= WRITTEN TASK =
Copy the data exactly. Images are the one exception.

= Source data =
——————

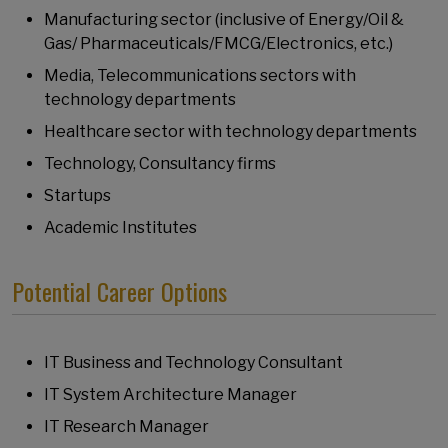
Manufacturing sector (inclusive of Energy/Oil &
Gas/ Pharmaceuticals/FMCG/Electronics, etc.)
Media, Telecommunications sectors with
technology departments
Healthcare sector with technology departments
Technology, Consultancy firms
Startups
Academic Institutes
Potential Career Options
IT Business and Technology Consultant
IT System Architecture Manager
IT Research Manager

——————

= WRITTEN RESPONSE =
Manufacturing sector (inclusive of Energy/Oil &
Gas/ Pharmaceuticals/FMCG/Electronics, etc.)
Media, Telecommunications sectors with
technology departments
Healthcare sector with technology departments
Technology, Consultancy firms
Startups
Academic Institutes
Potential Career Options
IT Business and Technology Consultant
IT System Architecture Manager
IT Research Manager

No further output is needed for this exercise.